__TEKS HALAMAN__.
Setelah 2015, tahun tahun selanjutnya seakan menjadi titik balik bagi para pekerja film untuk mempertimbangkan isu isu diluar film dalam proses penjurian. Kemudian pihak Academy of Motion Picture Arts and Science mulai merombak komposisi juri yang dulunya berlaku seumur hidup kini dibatasi 10 tahun untuk insan film yang belum mencapai 30 tahun karir. Pihak Academy juga melakukan regenerasi dengan menambah tiga dewan gubernur serta keanggotaan wanita dalam penjurian. Hal tersebut dimaksudkan agar ada keragaman dalam Oscar.
Pada akhirnya.. setelah hiruk pikuk 2015, sutradara Jordan Peele memenangkan Oscar pertama untuk ras nya tahun lalu. Kemenangan itu juga ikut meredam kecurigaan rasisme dalam Oscar. Kemenangan Jordan Peele membuat hastag #oscarsowhite tiarap sejenak.
So.. bagaimana dengan tahun ini?
Masih relevan kah hastag Oscarsowhite?

__YANG HARUS DILAKUKAN__. Lanjutkan tulisan tentang keragaman dalam Oscar di atas, dimulai tepat setelah kalimat terakhirnya.

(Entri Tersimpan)
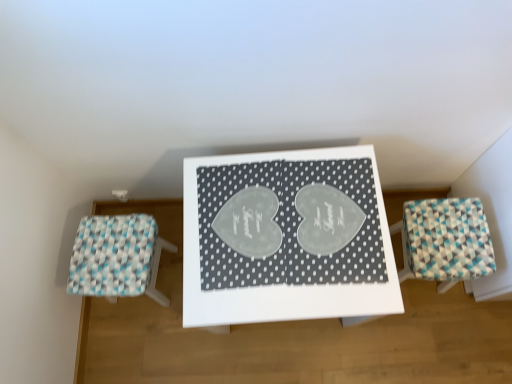
The image size is (512, 384). I want to click on free space in front of white glossy table at center, so click(x=298, y=357).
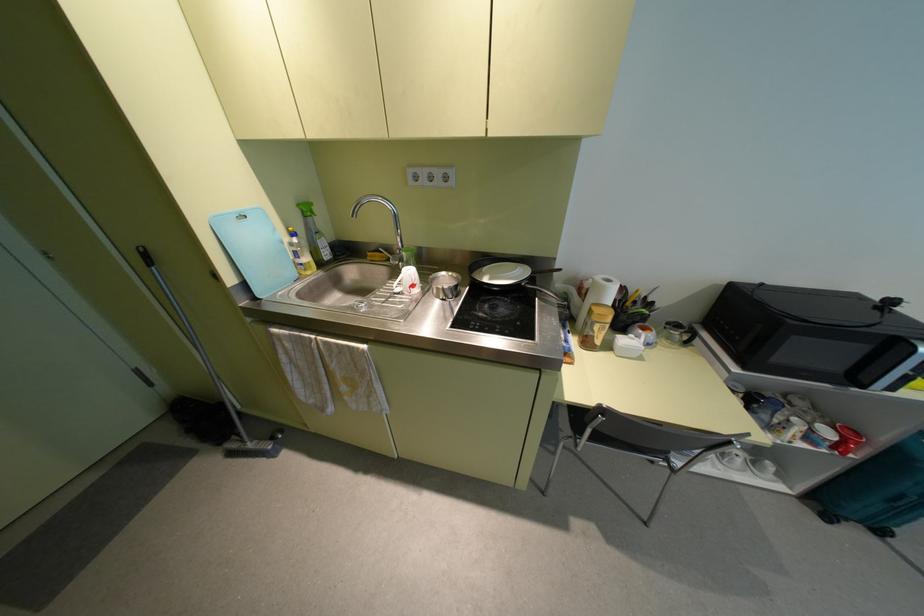
This screenshot has width=924, height=616. I want to click on small pot handle, so click(541, 291).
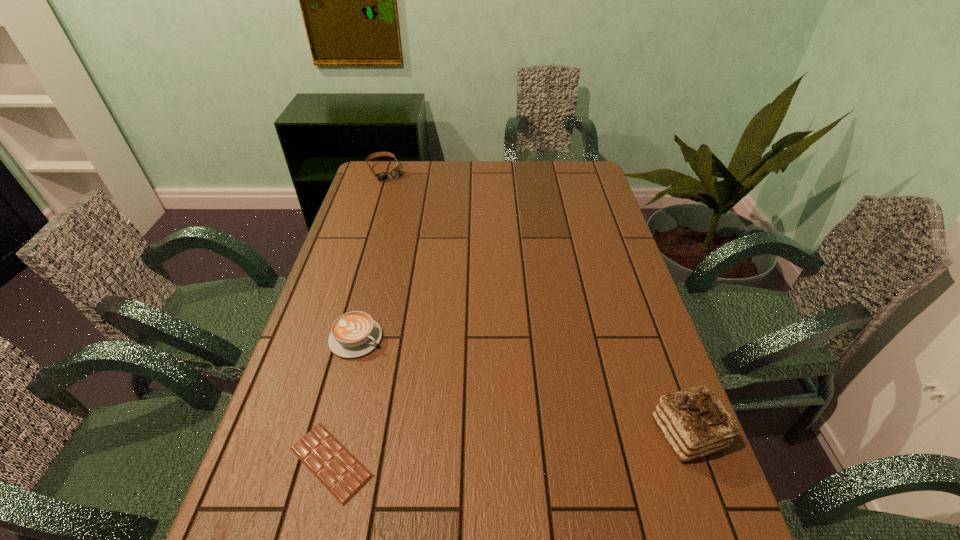
The image size is (960, 540). What are the coordinates of `vacant position located 0.270m on the front-facing side of the goggles` in the screenshot? It's located at (415, 218).

Identify the location of vacant space positioned 0.300m on the front-facing side of the goggles. Image resolution: width=960 pixels, height=540 pixels. (418, 222).

This screenshot has height=540, width=960. Find the location of `free space located 0.350m on the front-facing side of the goggles`. free space located 0.350m on the front-facing side of the goggles is located at coordinates (423, 230).

Locate an element on the screen. object present at the far edge is located at coordinates (396, 172).

What are the coordinates of `object at the near edge` in the screenshot? It's located at (343, 475).

Where is `chocolate bar present at the left edge`? The height and width of the screenshot is (540, 960). chocolate bar present at the left edge is located at coordinates pyautogui.click(x=343, y=475).

This screenshot has height=540, width=960. What are the coordinates of `cappuccino that is at the left edge` in the screenshot? It's located at (353, 334).

At what (x,y) coordinates should I click in order to perform the action: click on goggles that is at the left edge. Please return your answer as a coordinate pair (x, y). This screenshot has width=960, height=540. Looking at the image, I should click on tap(396, 172).

I want to click on object that is at the right edge, so click(694, 422).

This screenshot has height=540, width=960. What are the coordinates of `object situated at the far left corner` in the screenshot? It's located at (396, 172).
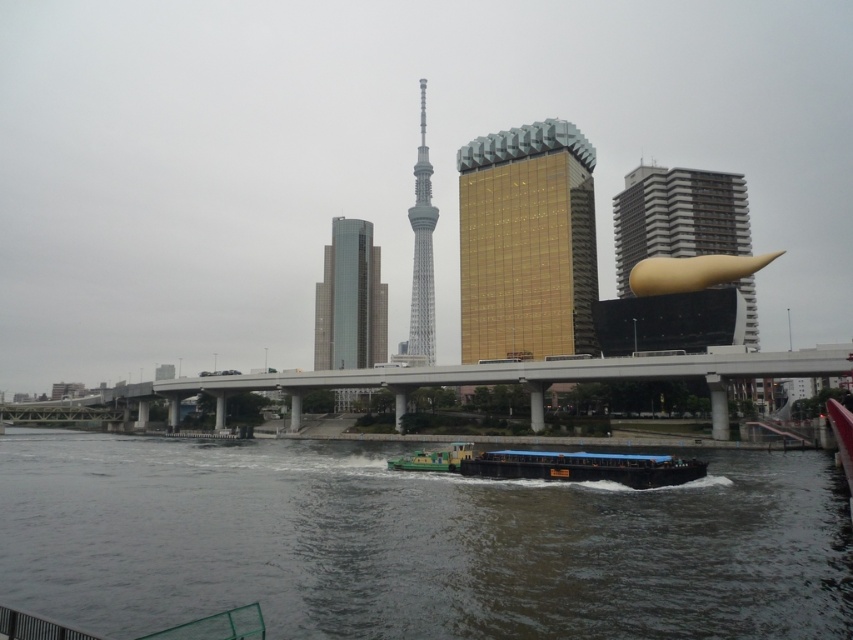
Question: From the image, what is the correct spatial relationship of dark gray water at center in relation to glassy gray skyscraper at center?

Choices:
 (A) right
 (B) left

Answer: (A)

Question: Which point appears farthest from the camera in this image?

Choices:
 (A) (361, 609)
 (B) (445, 451)
 (C) (498, 291)
 (D) (701, 188)

Answer: (C)

Question: Does gold metallic sculpture at right appear under sleek silver tower at center?

Choices:
 (A) no
 (B) yes

Answer: (B)

Question: Estimate the real-world distances between objects in this image. Which object is closer to the gold glass building at center?

Choices:
 (A) dark gray water at center
 (B) gold metallic sculpture at right
 (C) dark blue wooden barge at center

Answer: (B)

Question: Does gold metallic sculpture at right have a smaller size compared to glassy gray skyscraper at center?

Choices:
 (A) no
 (B) yes

Answer: (B)

Question: Which object is positioned closest to the gold glass building at center?

Choices:
 (A) dark gray water at center
 (B) gold metallic sculpture at right
 (C) sleek silver tower at center

Answer: (B)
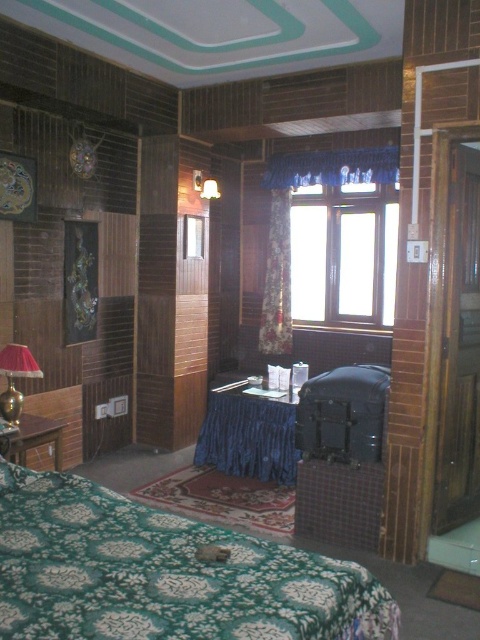
Can you confirm if blue satin table at center is positioned to the right of floral fabric curtain at center?

Incorrect, blue satin table at center is not on the right side of floral fabric curtain at center.

Between point (271, 432) and point (278, 225), which one is positioned behind?

Positioned behind is point (278, 225).

Describe the element at coordinates (248, 435) in the screenshot. The height and width of the screenshot is (640, 480). I see `blue satin table at center` at that location.

What are the coordinates of `blue satin table at center` in the screenshot? It's located at (248, 435).

Does blue satin table at center appear on the left side of wooden table at left?

Incorrect, blue satin table at center is not on the left side of wooden table at left.

Does blue satin table at center lie behind wooden table at left?

That is True.

I want to click on blue satin table at center, so click(x=248, y=435).

I want to click on blue satin table at center, so click(x=248, y=435).

Can you confirm if green floral fabric bed at lower left is positioned below floral fabric curtain at center?

Yes.

Is green floral fabric bed at lower left closer to the viewer compared to floral fabric curtain at center?

Yes, it is.

This screenshot has height=640, width=480. What do you see at coordinates (164, 573) in the screenshot?
I see `green floral fabric bed at lower left` at bounding box center [164, 573].

Where is `green floral fabric bed at lower left`? green floral fabric bed at lower left is located at coordinates (164, 573).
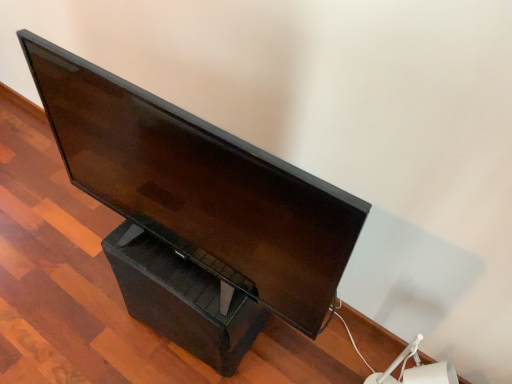
Find the location of a particular element. blank space above black plastic drawer at lower center (from a real-world perspective) is located at coordinates (170, 254).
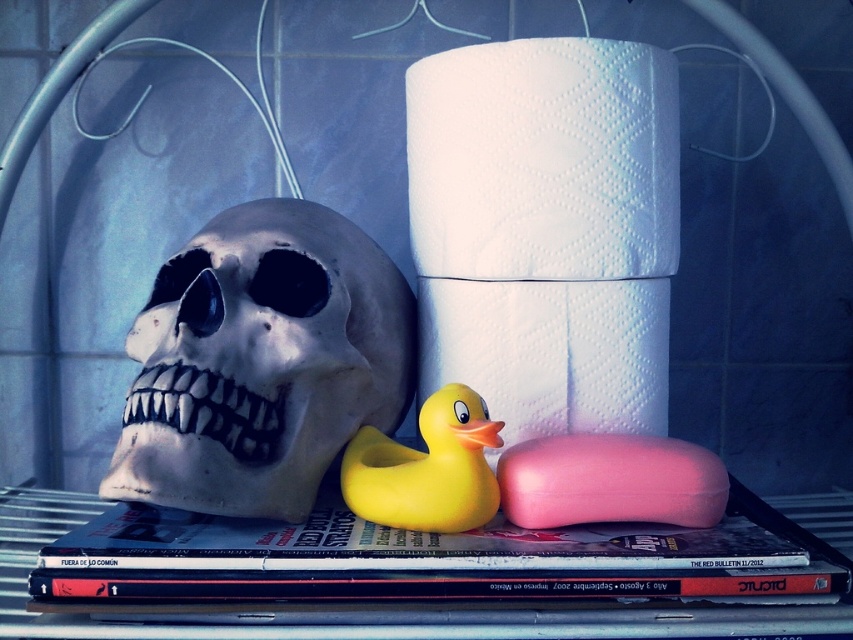
Question: Among these points, which one is farthest from the camera?

Choices:
 (A) (502, 284)
 (B) (428, 444)
 (C) (746, 502)
 (D) (136, 467)

Answer: (C)

Question: Can you confirm if white paper towel at center is positioned below pink matte soap at center?

Choices:
 (A) yes
 (B) no

Answer: (B)

Question: Which point appears farthest from the camera in this image?

Choices:
 (A) (112, 456)
 (B) (500, 500)

Answer: (A)

Question: Where is white matte skull at left located in relation to pink matte soap at center in the image?

Choices:
 (A) left
 (B) right

Answer: (A)

Question: Is white paper towel at center to the right of pink matte soap at center from the viewer's perspective?

Choices:
 (A) no
 (B) yes

Answer: (A)

Question: Which object is closer to the camera taking this photo?

Choices:
 (A) yellow rubber duck at center
 (B) white paper towel at center

Answer: (A)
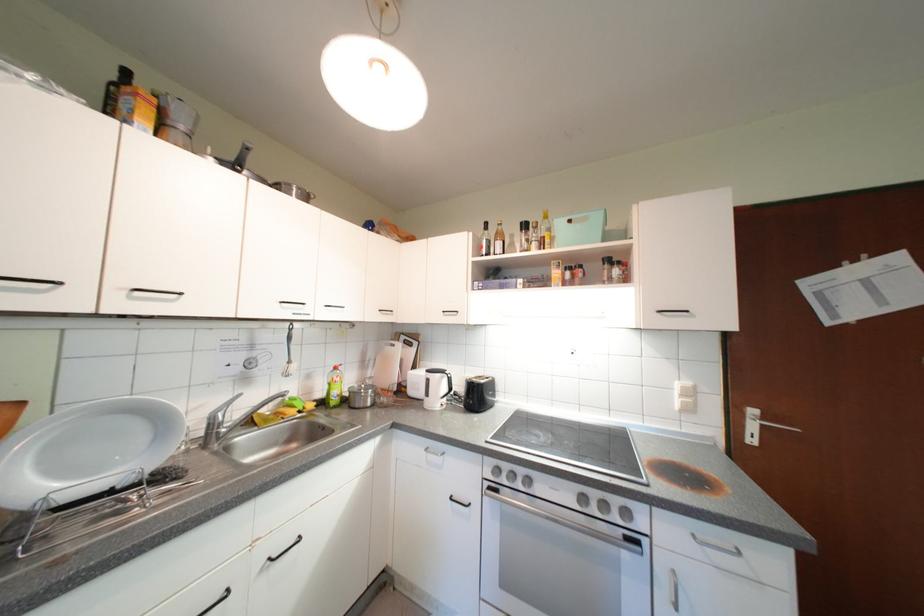
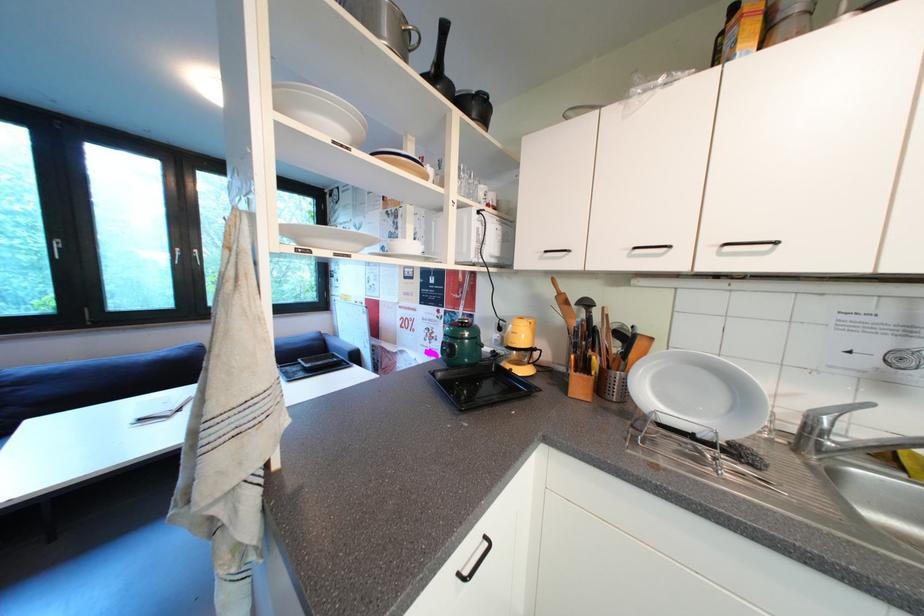
Question: The camera is either moving clockwise (left) or counter-clockwise (right) around the object. The first image is from the beginning of the video and the second image is from the end. Is the camera moving left or right when shooting the video?

Choices:
 (A) Left
 (B) Right

Answer: (B)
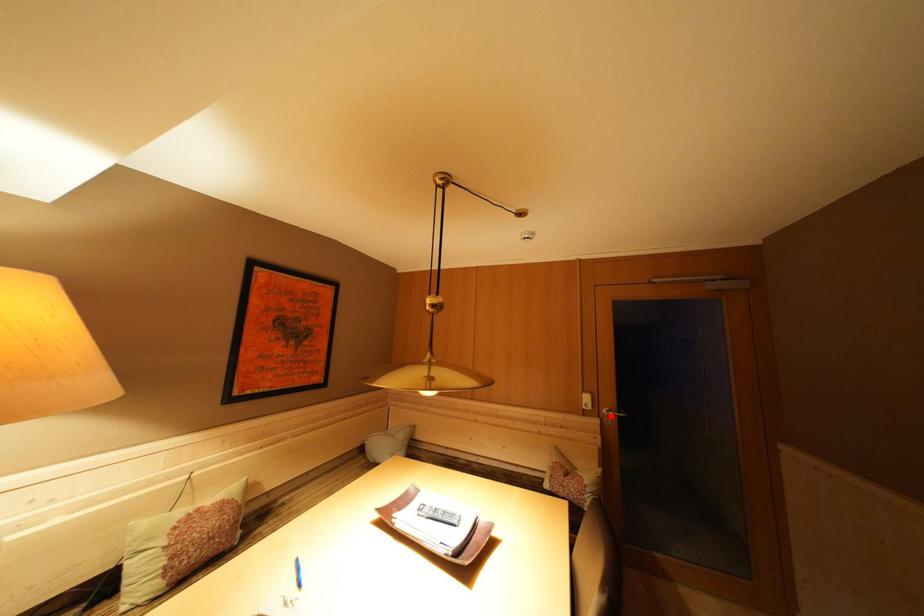
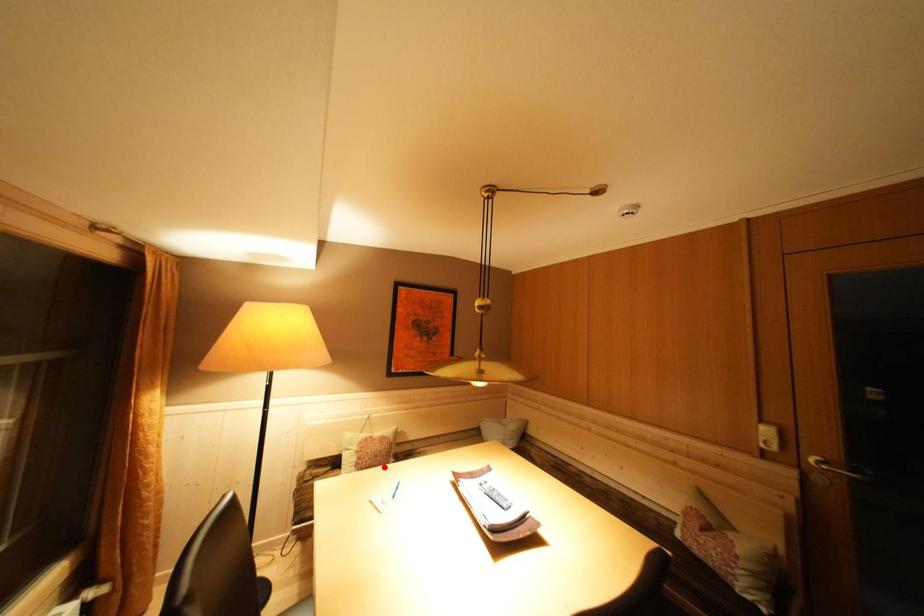
I am providing you with two images of the same scene from different viewpoints. A red point is marked on the first image and another point is marked on the second image. Does the point marked in image1 correspond to the same location as the one in image2?

No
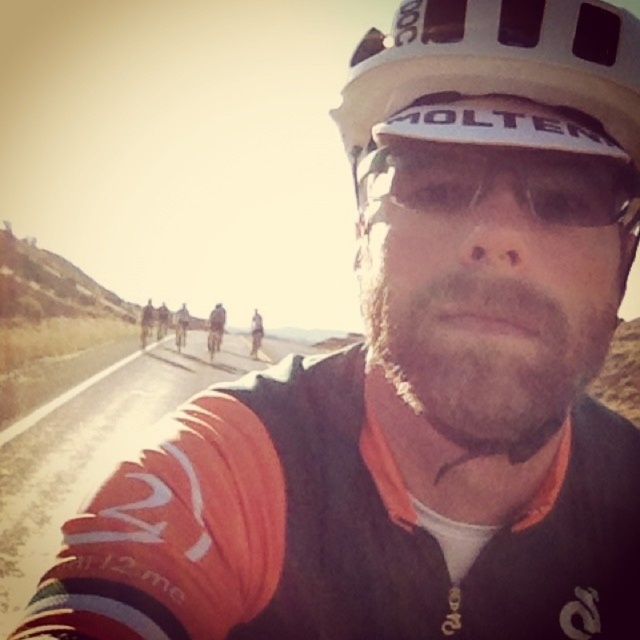
Does point (522, 84) come farther from viewer compared to point (420, 161)?

No, it is in front of (420, 161).

Does white matte helmet at center come in front of transparent plastic goggles at center?

Yes, it is in front of transparent plastic goggles at center.

Is point (392, 77) closer to camera compared to point (362, 172)?

Yes, it is in front of point (362, 172).

Identify the location of white matte helmet at center. (497, 76).

Is white matte bicycle helmet at center in front of dark brown leather jacket at center?

Yes, white matte bicycle helmet at center is in front of dark brown leather jacket at center.

Can you confirm if white matte bicycle helmet at center is smaller than dark brown leather jacket at center?

Indeed, white matte bicycle helmet at center has a smaller size compared to dark brown leather jacket at center.

What do you see at coordinates (497, 61) in the screenshot? The height and width of the screenshot is (640, 640). I see `white matte bicycle helmet at center` at bounding box center [497, 61].

Locate an element on the screen. The height and width of the screenshot is (640, 640). white matte bicycle helmet at center is located at coordinates (497, 61).

Can you confirm if white matte bicycle helmet at center is thinner than transparent plastic goggles at center?

No, white matte bicycle helmet at center is not thinner than transparent plastic goggles at center.

How distant is white matte bicycle helmet at center from transparent plastic goggles at center?

white matte bicycle helmet at center is 6.17 centimeters away from transparent plastic goggles at center.

Image resolution: width=640 pixels, height=640 pixels. Describe the element at coordinates (497, 61) in the screenshot. I see `white matte bicycle helmet at center` at that location.

Identify the location of white matte bicycle helmet at center. This screenshot has height=640, width=640. (497, 61).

__HASIL LATIHAN__.
Sutradara Spike Lee memantaskan diri untuk menjadi wakil bagi Afro Amerika dengan berjaya dalam 6 kategori Oscar, Filmnya yang berjudul Blackklansman tahun 2018 masuk dalam nominasi Best Picture, Best Director, Best Adapted Screenplay, Best Original Score, Best Editing dan Best Supporting Aktor Hal ini merupakan pencapaian ketiga bagi Lee setelah pada tahun 1990 filmnya Do The right thing masuk nominasi Best Original Screenplay dan pada tahun 1998, filmnya yang berjudul 4 lilttle Girls dinominasikan sebagai Best Documentary Feature. Tahun ini, Spike lee tentu saja berharap bisa memenanginya.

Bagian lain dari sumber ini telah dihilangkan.